Personally, I have 6 people on my “Come In and Get Me” team, and I pay a few of them really good money to do so (I consider this a worthwhile investment; it has paid back in both psychic and dollar income big time).

I will always miss the amazing talent of Karen Carpenter and her voice that created such a deep sense of the pathos of life, and I can only imagine where her career may have gone.

More to come-


  • Yvonne Heath Reply

    Thanks for sharing this, Rick. Such a poignant and important message. As I share the I Just Showed Up Movement, a very critical piece is doing or saying something when someone is not Just Showing Up for Themselves. Sometimes that requires brave and uncomfortable conversations. Just Show Up anyway. And I LOVE the song Close to You. Thanks for sharing it. I played it loud and sang even louder! 🙂

  • Rick Tamlyn Reply

    Hi Yvonne. Thx for your words above– love the the whole brave conversations topic– so so needed sometimes. And I love that you know Close to You….I still know every word by heart even after 50 yrs (that song came out in 1970….can you believe that. Thank you for doing the good work you area doing in our world. Best and grateful, Rick T.

  • Dean Regan Reply

    Thank you, Rick for illuminating the “Come In and Get Me Ally”. It occurs to me that the belief that everyone is “naturally creative, resourceful and whole” can guide us to the idea that we (or our clients) truly know their own “right” answers.

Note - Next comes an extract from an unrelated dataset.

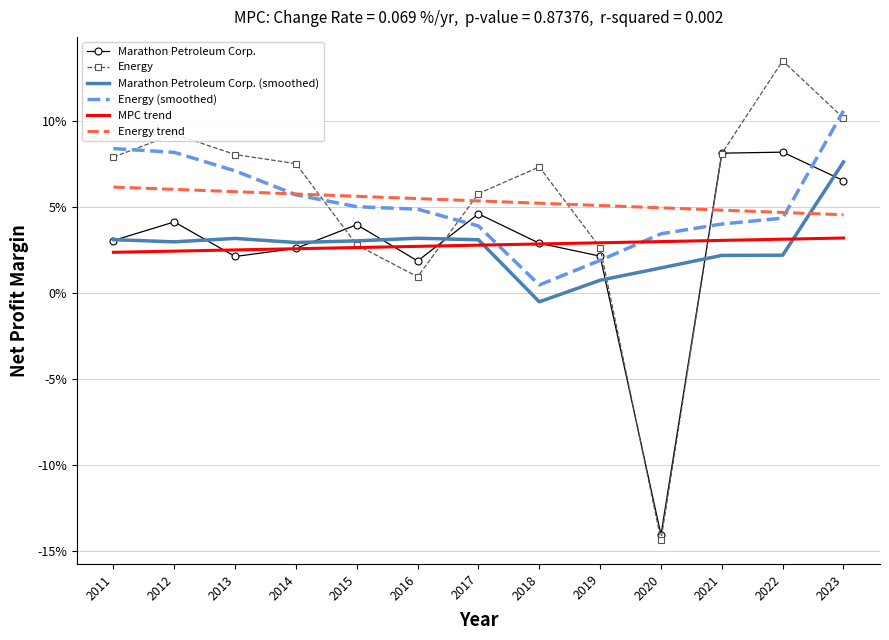

What are all the series names shown in the legend?

Marathon Petroleum Corp., Energy, Marathon Petroleum Corp. (smoothed), Energy (smoothed), MPC trend, Energy trend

    But, I find it so helpful to have someone (or group of someone’s) who can lovingly “knock us ‘upside’ the head” and say, “Snap out of it!” (For more on this watch the end of the film “Moonstruck.”)

    Recently a dear friend sat across from me at breakfast and, in referring to a 2-year long project I had been working on, said “I support your right to keep focused on trying to make this project work. I would, however, like to know when my friend (meaning me) is going to be back. You have not been the same since you started working on this project.”

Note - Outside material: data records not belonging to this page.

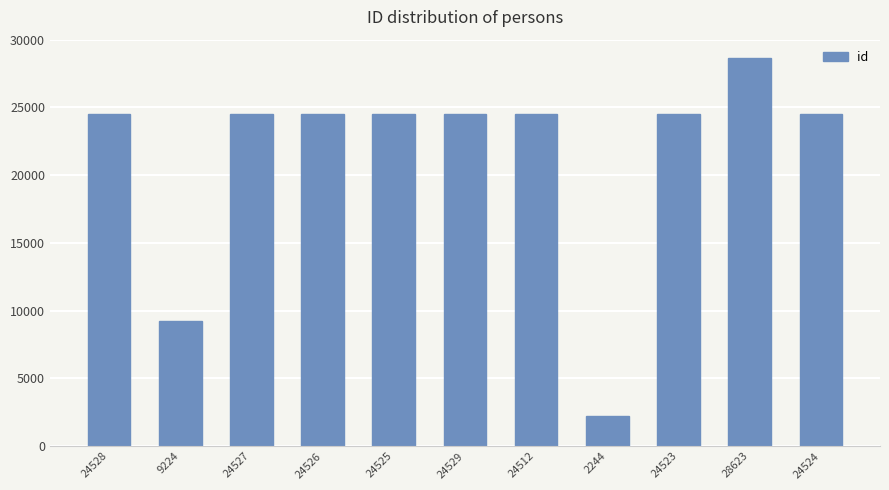

What is the label of the 8th bar from the left?

2244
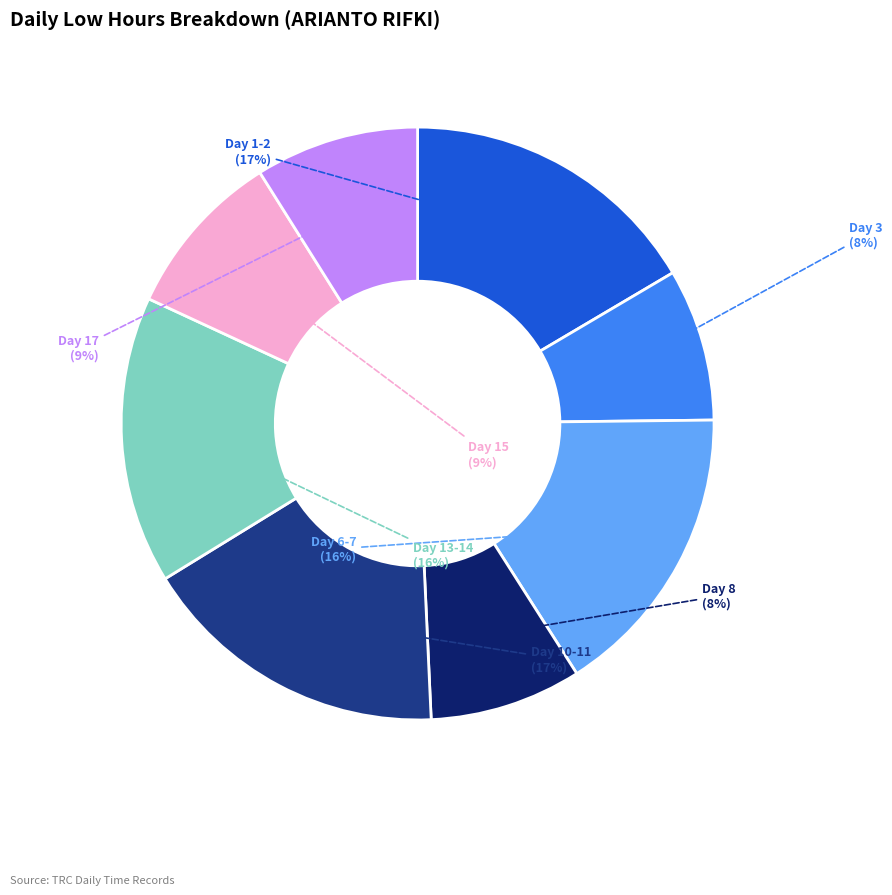

Between Day 13-14 and Day 1-2, which is larger?

Day 1-2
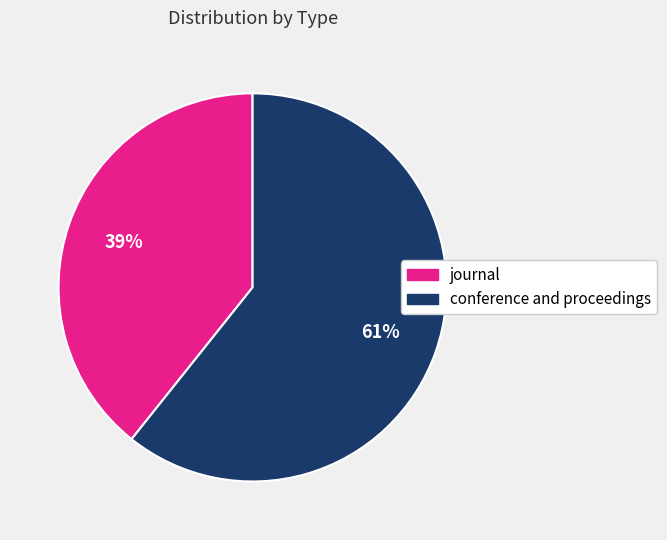

To the nearest percent, what is the combined percentage of conference and proceedings and journal?

100%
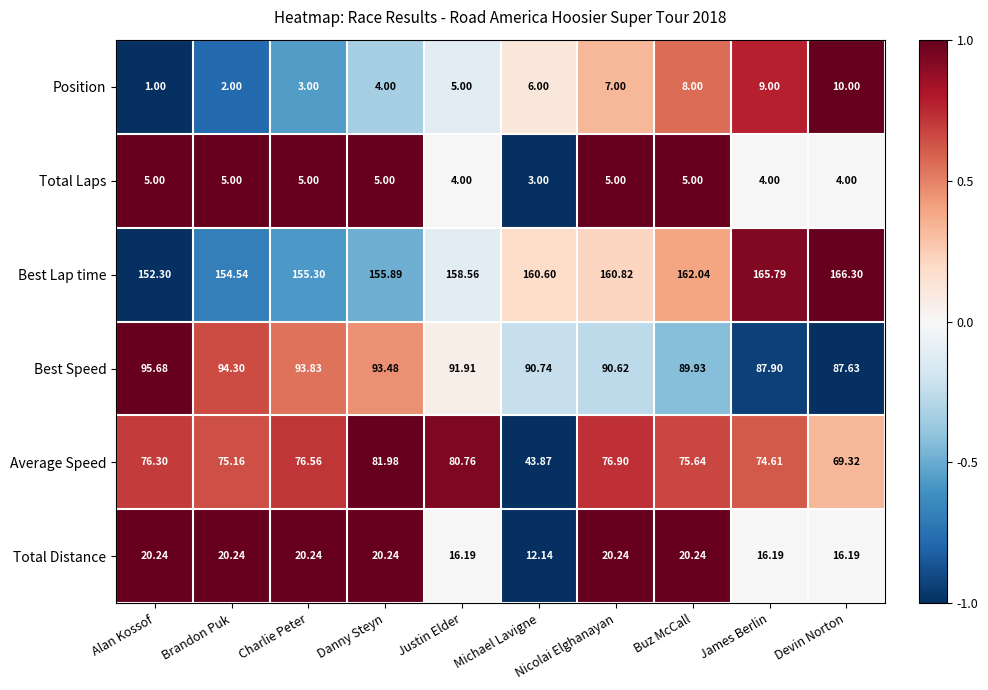

Which series has the largest range (max minus min)?

Average Speed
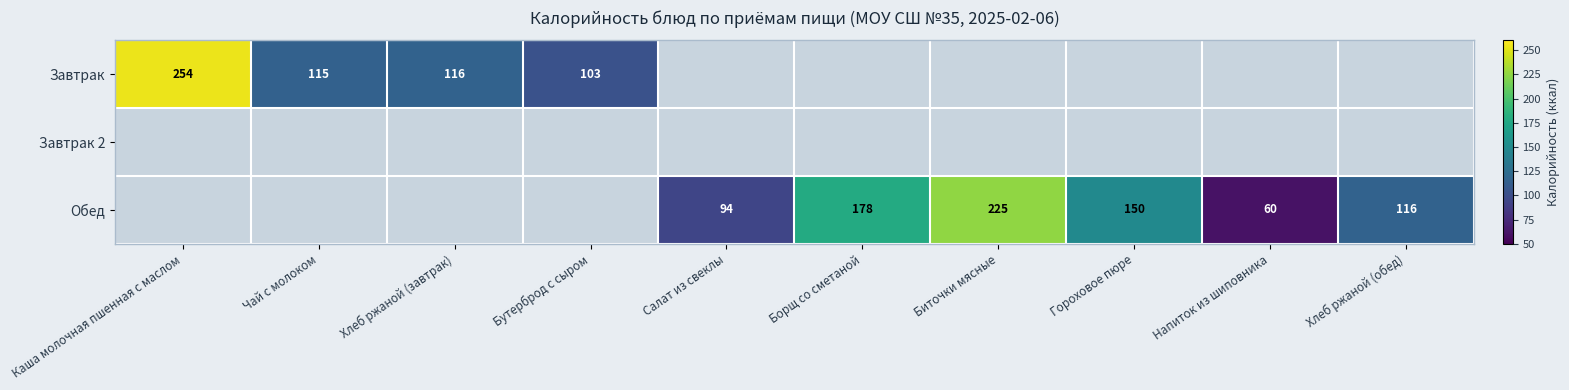

What is the greatest value displayed?

254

    This was enough to help take all the input I had received from not only my own intuition, but that of my family and other close friends to put an end to the project I had been loyally devoted to for 2 years, but one that did not suit my values, skills or talents. It was a “bad fit” and no matter what I did, I was unsuccessful to make it a “good fit.”

    I kept pushing myself.

    Finally I was able to listen to my “Come In and Get Me Ally” and put an end to the “bad fit.” It was not easy, but it was “right.” It was not a welcome choice, but my whole being reverberated in joy when I made the choice to “pick up my toys and find a different playground.”

    I am grateful for my “Come In and Get Me Ally.”